Current Positional Tracking Configuration

For context, here is the pos_tracking configuration I am using:

        pos_tracking:
            pos_tracking_enabled: true # True to enable positional tracking from start
            pos_tracking_mode: 'GEN_1' # Matches the ZED SDK setting: 'GEN_1', 'GEN_2', 'GEN_3'
            imu_fusion: true # enable/disable IMU fusion.
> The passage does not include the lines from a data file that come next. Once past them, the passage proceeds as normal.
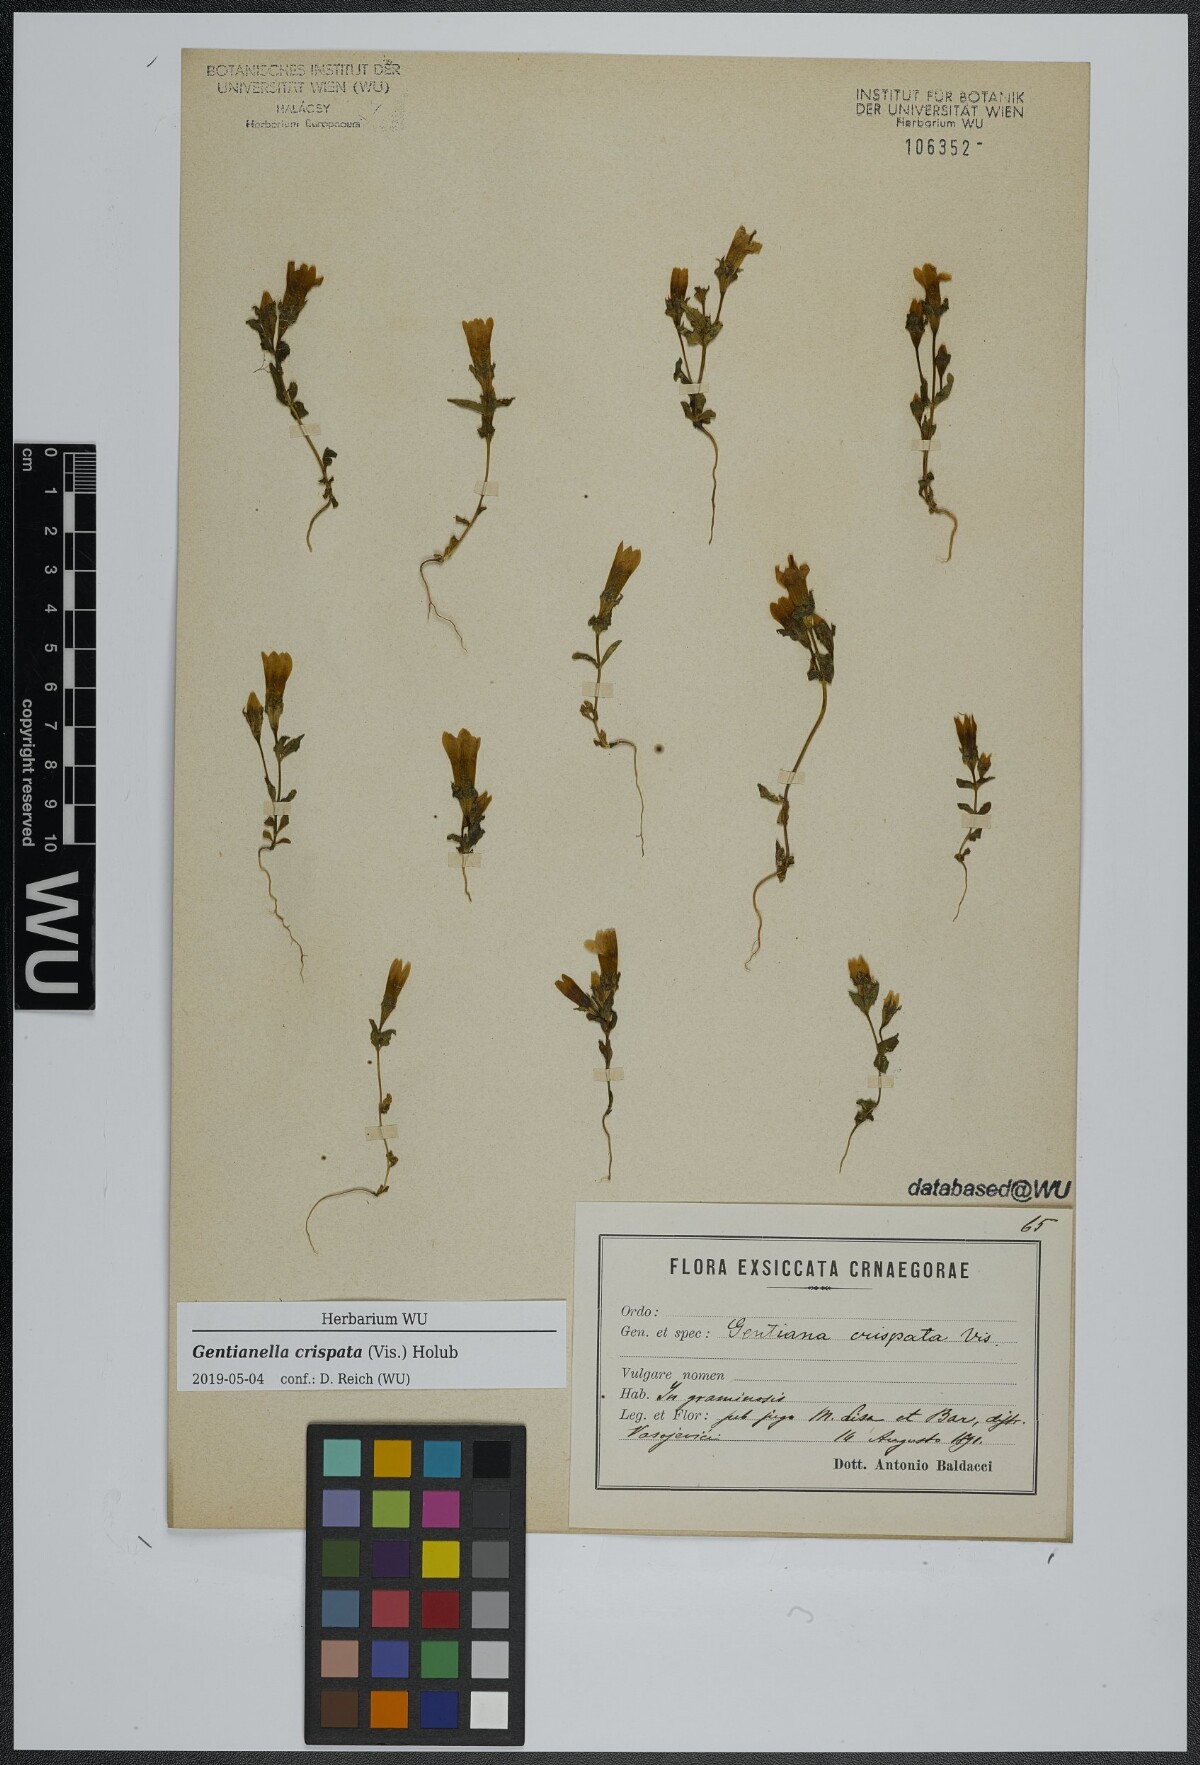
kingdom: Plantae
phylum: Tracheophyta
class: Magnoliopsida
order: Gentianales
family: Gentianaceae
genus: Gentianella
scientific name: Gentianella crispata
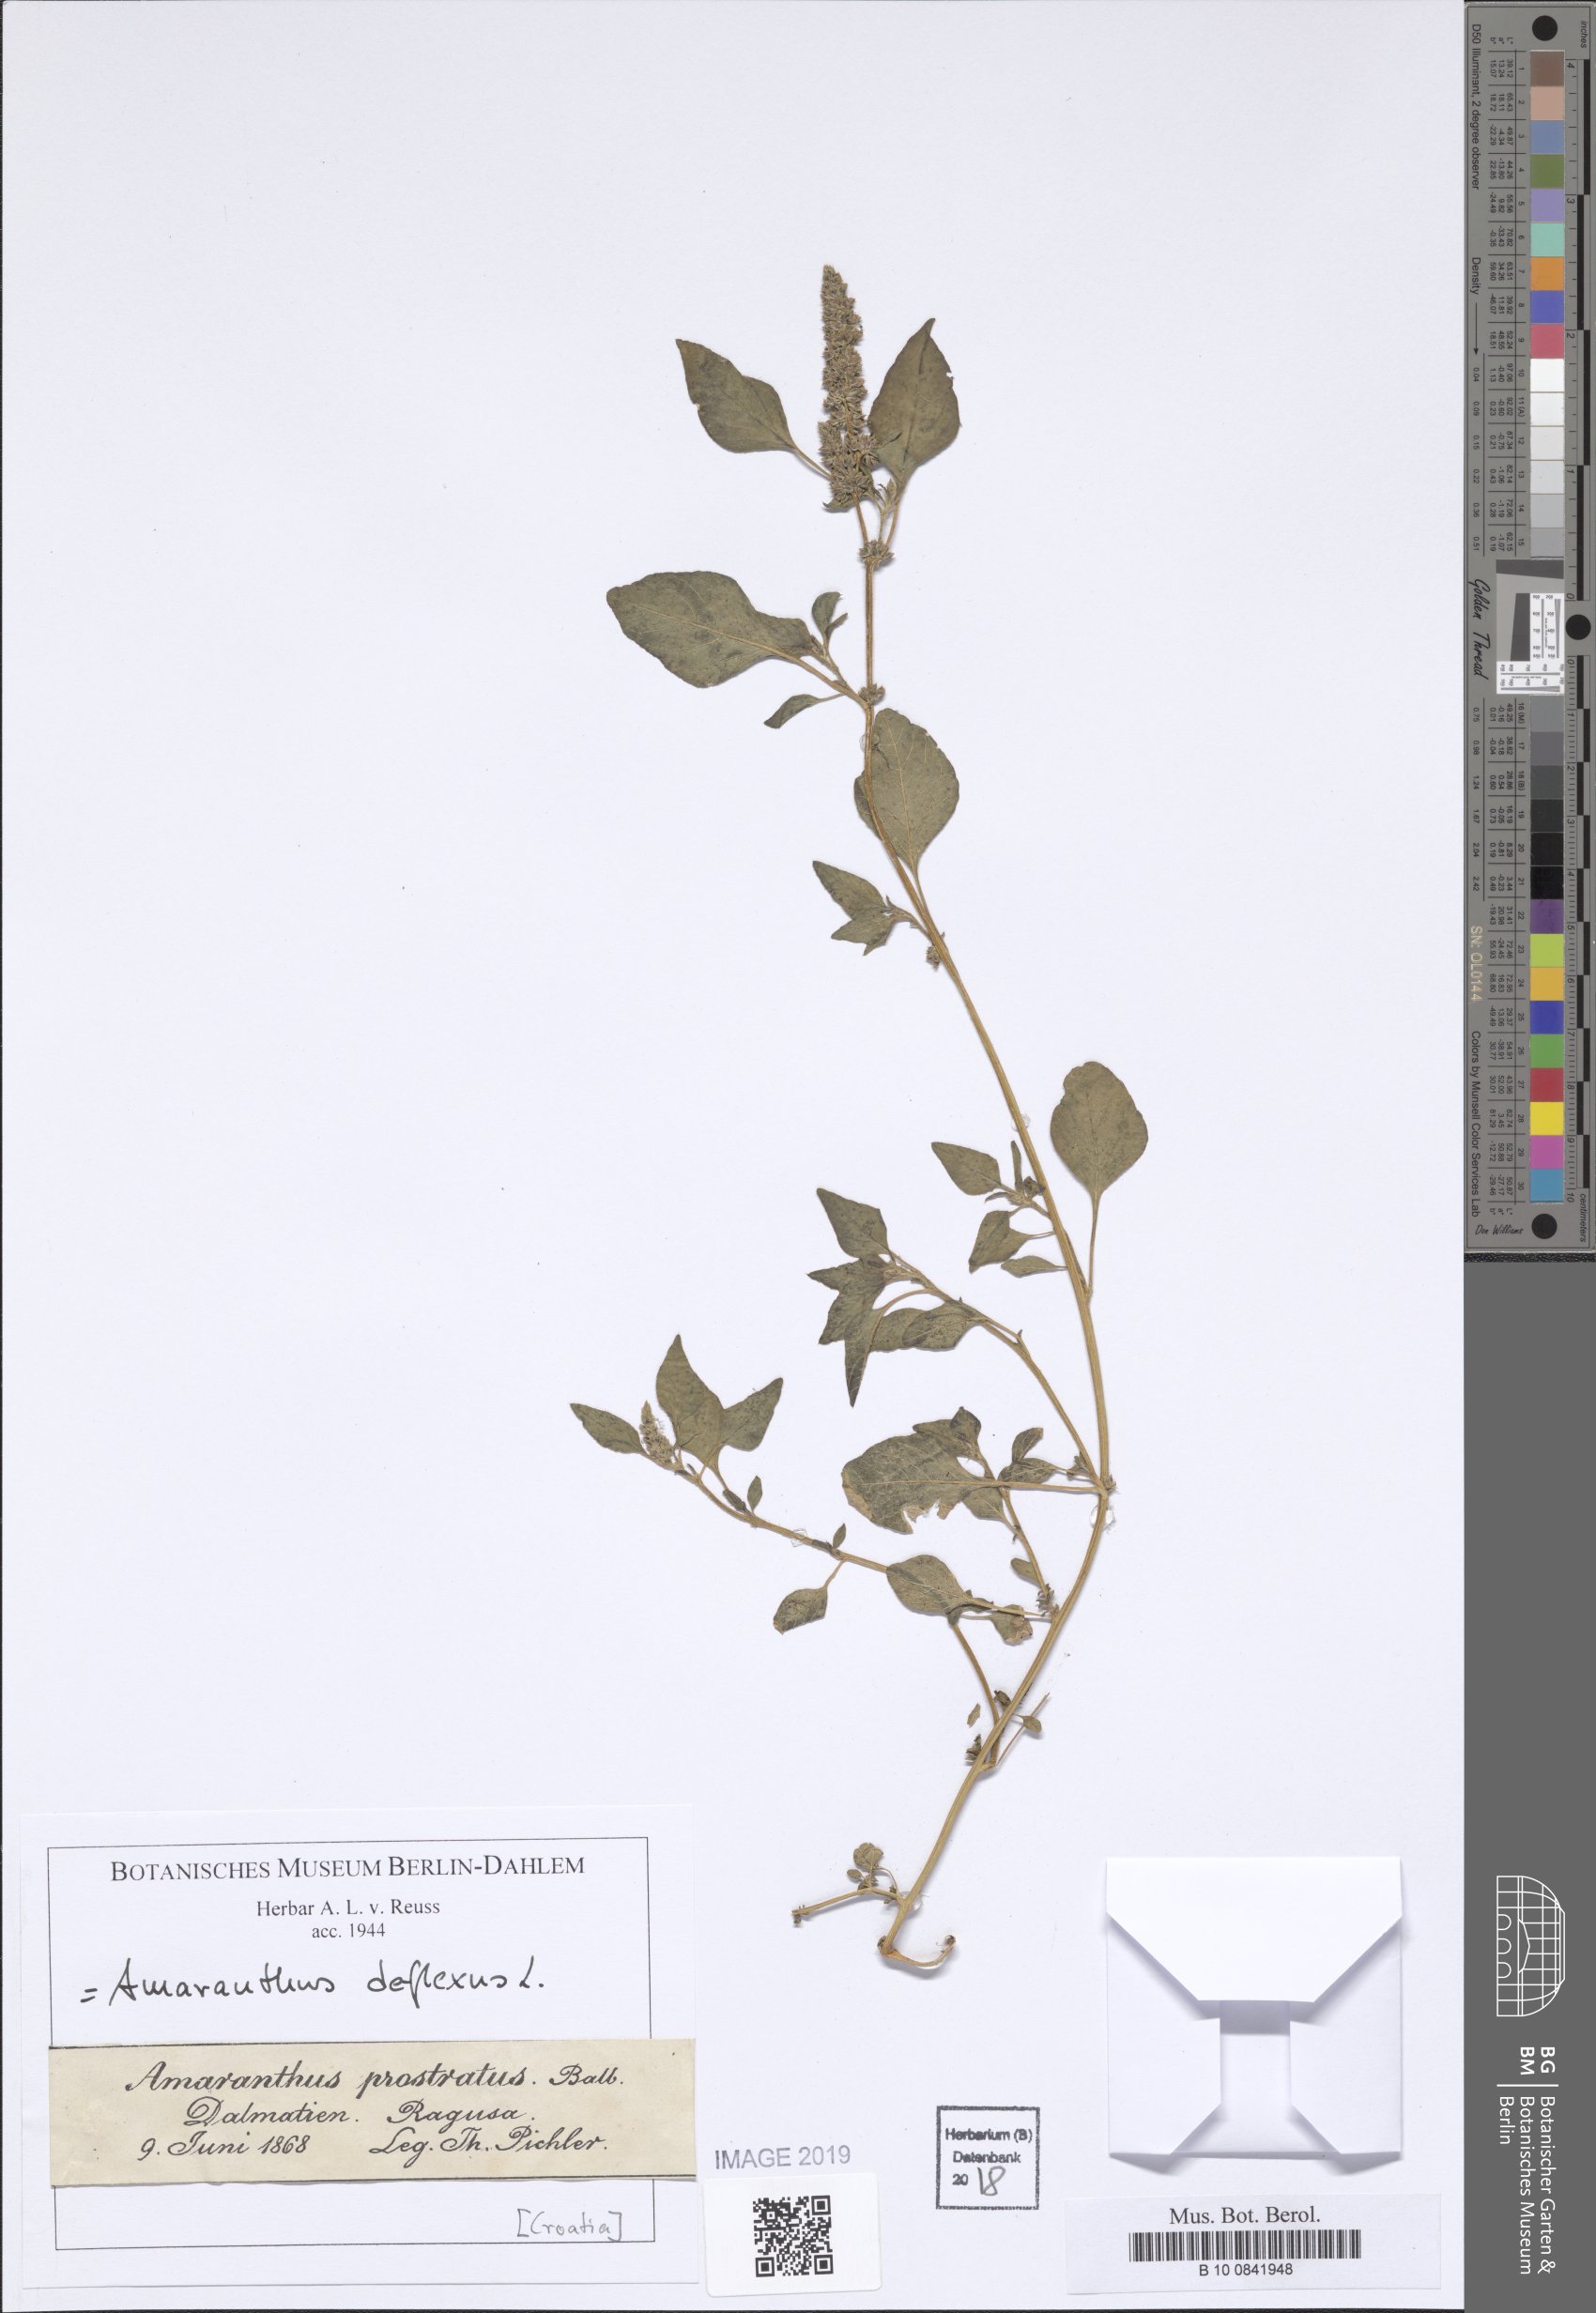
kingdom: Plantae
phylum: Tracheophyta
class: Magnoliopsida
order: Caryophyllales
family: Amaranthaceae
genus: Amaranthus
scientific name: Amaranthus deflexus
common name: Perennial pigweed
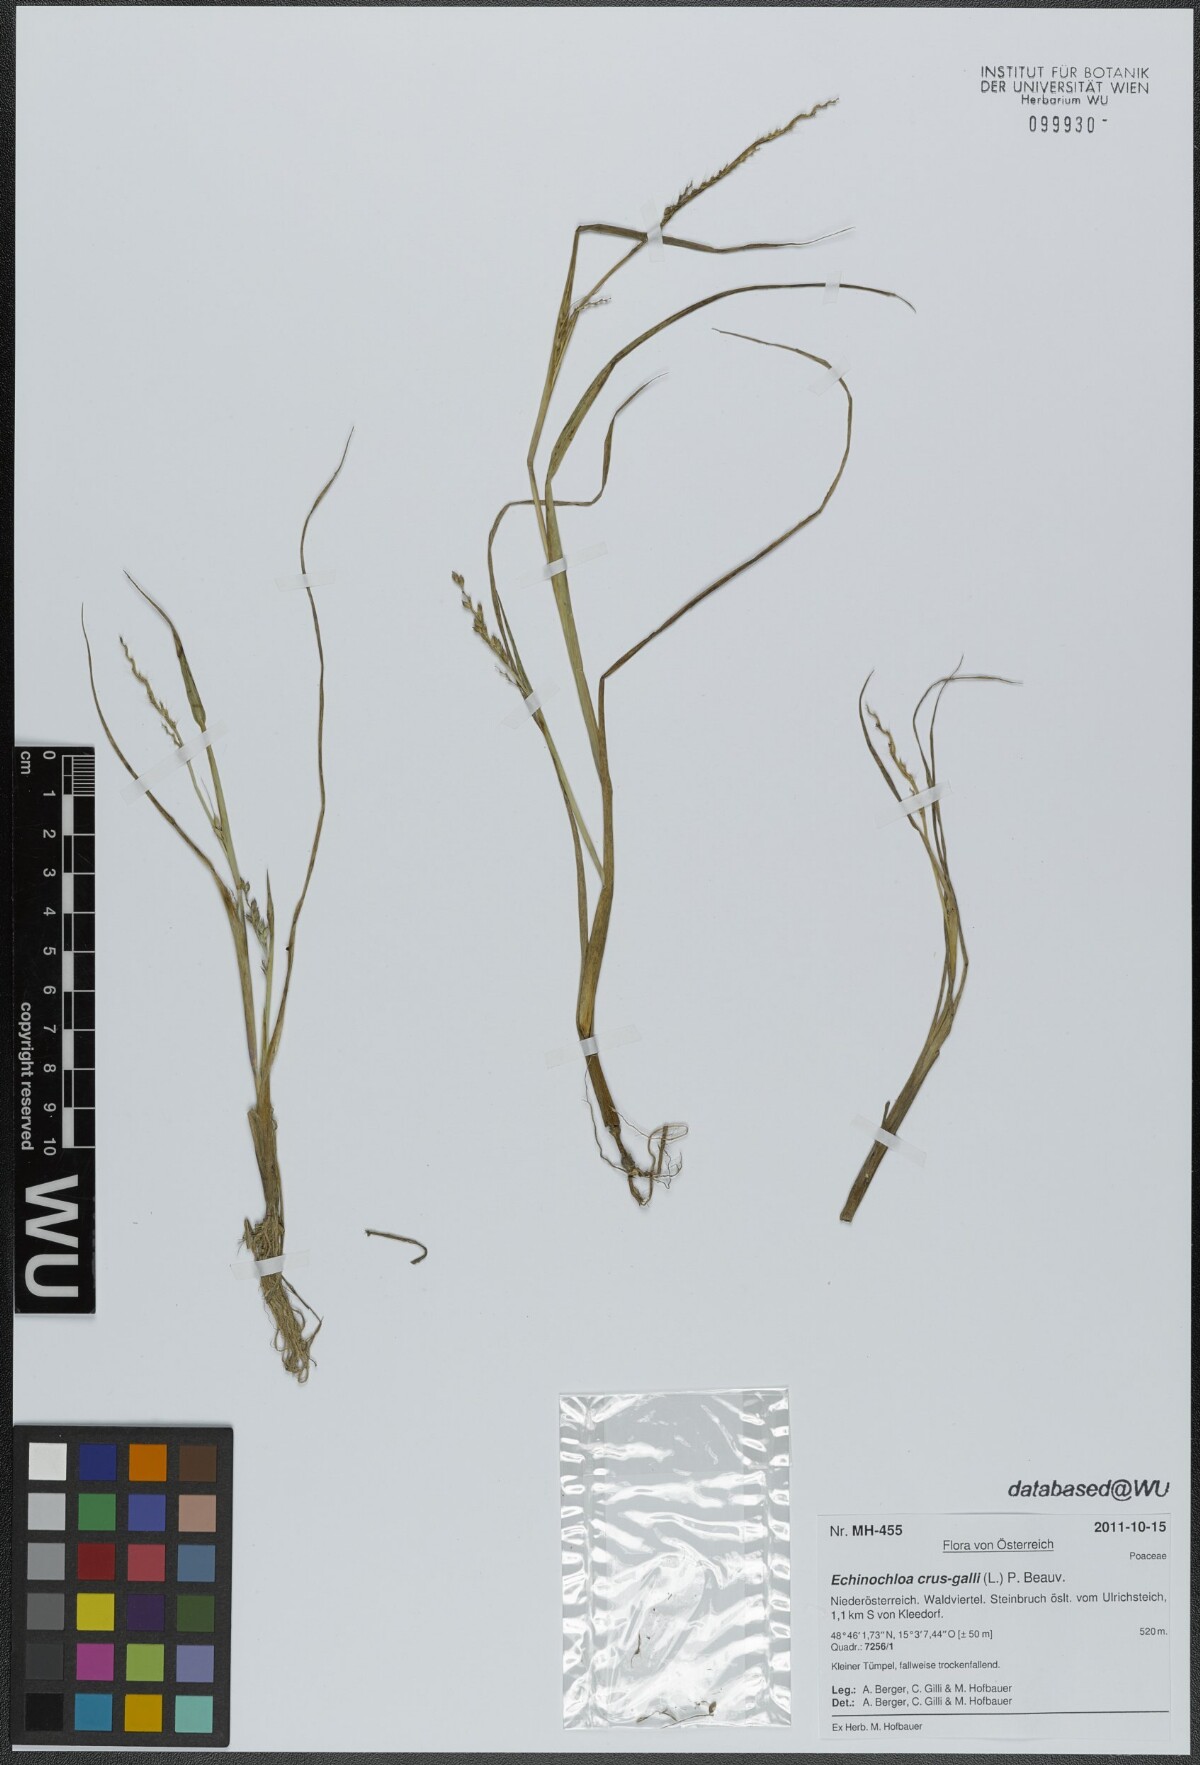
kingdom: Plantae
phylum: Tracheophyta
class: Liliopsida
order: Poales
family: Poaceae
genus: Echinochloa
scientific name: Echinochloa crus-galli
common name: Cockspur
When set to false, only the optical odometry will be used.
            publish_tf: true # [overwritten by launch file options] publish `odom -> camera_link` TF
            publish_map_tf: true # [overwritten by launch file options] publish `map -> odom` TF
            map_frame: 'map'
            odometry_frame: 'odom'
            area_memory: true # Enable to detect loop closure
            area_file_path: '/mtb_robot_config/test.area' # Path to the area memory file for relocalization and loop closure in a previously explored environment. 
            save_area_memory_on_closing: true # Save Area memory before closing the camera if `area_file_path` is not empty. You can also use the `save_area_memory` service to save the area memory at any time.
            reset_odom_with_loop_closure: true # Re-initialize odometry to the last valid pose when loop closure happens (reset camera odometry drift)
            depth_min_range: 0.0 # Set this value for removing fixed zones of the robot in the FoV of the camerafrom the visual odometry evaluation
            set_as_static: false # If 'true' the camera will be static and not move in the environment
            set_gravity_as_origin: true # If 'true' align the positional tracking world to imu gravity measurement. Keep the yaw from the user initial pose.
            floor_alignment: false # Enable to automatically calculate camera/floor offset
            initial_base_pose: [0.0, 0.0, 0.0, 0.0, 0.0, 0.0] # Initial position of the `camera_link` frame in the map -> [X, Y, Z, R, P, Y]
            path_pub_rate: 2.0 # [DYNAMIC] - Camera trajectory publishing frequency
            path_max_count: -1 # use '-1' for unlimited path size
            two_d_mode: false # Force navigation on a plane. If true the Z value will be fixed to 'fixed_z_value', roll and pitch to zero
            fixed_z_value: 0.0 # Value to be used for Z coordinate if `two_d_mode` is true
            transform_time_offset: 0.0 # The value added to the timestamp of `map->odom` and `odom->camera_link` transform being generated
            reset_pose_with_svo_loop: true # Reset the camera pose the `initial_base_pose` when the SVO loop is enabled and the SVO playback reaches the end of the file.

Questions

Given these issues, I have a few broader questions:

Based on my configuration, am I missing a key parameter or using an incorrect setting?
Could you outline the best practices for managing area files, especially regarding when and how often to call the save_area_memory service to avoid failures?
Our primary goal is to have the robot reliably relocalize itself in a previously mapped environment. Is using the area file as we are the correct approach for this functionality?

Any guidance on these points would be greatly appreciated. Thank you.